As the first scholarly volume to read public spheres through a multi- and interdisciplinary lens, Restless Infections argues that diverse artistic modes are essential to understanding the complexities of publicness in South Africa.
Acknowledgements
List of Illustrations
Introduction – Jay Pather
Part 1: The Restless City
Chapter 1 On Art, Contagion and Immunity – Sarah Nuttall
Chapter 2 Recalcitrant Aesthetics, Memory and Modernity in the Post-Colonial/Post-Apartheid City – Mbongeni Mtshali
Chapter 3 Habashwe! On Black Death, Precarity and Survival in the Public Sphere – Amogelang Maledu
Part 2: Public Art for Multiple Publics
Chapter 4 Becoming Answerable: Face-to-Face Encounters during Infecting the City Festival – Leila Anderson
Chapter 5 Unpredictable Publics and Anxious Audiences: From Anomie to Agonism in Provocative Public Art – Rike Sitas
Chapter 6 iRhanga as Public Space: Transposed and as Source for Public Encounter – Khanyisile Mbongwa
Part 3: Land, Home, Belonging
Chapter 7 Haroon Gunn-Salie’s Submerged Disruption – Nicole Sarmiento
Chapter 8 The Rusting Diamond: A Multimedia Lament for Migrant Dreams in Cape Town – Meghna Singh
Chapter 9 Seeing the Strange Place: African Street Photography as Place-Making – Sinazo Chiya
Epilogue – Jay Pather (with nora chipaumire, Thania Petersen and Mandla Mbothwe)
Contributors
Index
Authors
Jay Pather is a choreographer, curator, teacher and writer. He is Professor at the University of Cape Town where he directs the interdisciplinary Institute for Creative Arts (ICA). He is the co-editor of Acts of Transgression.
Leila Anderson is a curator and performance maker working between Belgium and South Africa.
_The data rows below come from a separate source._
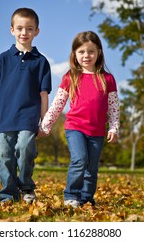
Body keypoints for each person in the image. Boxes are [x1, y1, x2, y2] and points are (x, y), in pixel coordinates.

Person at [38, 31, 120, 208]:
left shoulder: (107, 79)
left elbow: (113, 107)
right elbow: (58, 103)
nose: (86, 56)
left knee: (91, 168)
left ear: (99, 52)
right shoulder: (71, 77)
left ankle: (86, 198)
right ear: (74, 54)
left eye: (91, 51)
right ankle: (71, 196)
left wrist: (114, 128)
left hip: (97, 131)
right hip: (75, 128)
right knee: (80, 159)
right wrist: (46, 124)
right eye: (81, 51)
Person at [0, 7, 52, 204]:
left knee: (25, 149)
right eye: (20, 28)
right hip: (5, 117)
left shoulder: (41, 62)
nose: (24, 33)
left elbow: (44, 94)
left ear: (37, 32)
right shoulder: (3, 58)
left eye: (29, 29)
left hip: (29, 117)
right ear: (12, 30)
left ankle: (26, 187)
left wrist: (44, 121)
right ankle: (8, 194)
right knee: (5, 156)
She also works as a dramaturg, performer, artist and writer.
nora chipaumire is an award-winning artist, including the 2016 Trisha Mckenzie Memorial Award for her impact on dance in Zimbabwe, a Doris Duke Artist Award and a Guggenheim Fellowship.
Sinazo Chiya is a director at the Stevenson gallery.
Amogelang Maledu is an interdisciplinary art practitioner and research assistant at Creative Knowledge Resources (CKR) based at the University of Cape Town.
Khanyisile Mbongwa is a Cape Town-based independent curator and sociologist based at her practice, Curing & Care. Mbongwa is a PhD candidate at the Institute for Creative Arts, University of Cape Town.
Mandla Mbothwe is a playwright, researcher, director, art teacher and theatre practitioner. He has won multiple awards, such as the Handspring Puppetry Award for Best Visual Theatre, and two Fleur du Cap Awards for Innovation in Theatre.
Mbongeni Mtshali is a performance maker, scholar, artist and teacher. He is a senior lecturer in Theatre, Dance and Performance Studies at the University of Cape Town.
Sarah Nuttall is Professor of Literary and Cultural Studies at the Wits Institute for Social and Economic Research (WISER) at the University of the Witwatersrand, Johannesburg.
Thania Petersen is a multidisciplinary artist who uses photography, performance and installation to address the complexities of her identity in contemporary South Africa.
Nicole Sarmiento is a multidisciplinary artist, writer and curator based in Durban, South Africa.
Meghna Singh is an artist, researcher, Postdoctoral Fellow at the School of Communication & Culture at Aarhus University Denmark and Fellow at the MIT Open Documentary Lab.
Rike Sitas is a senior researcher at the African Centre for Cities at the University of Cape Town.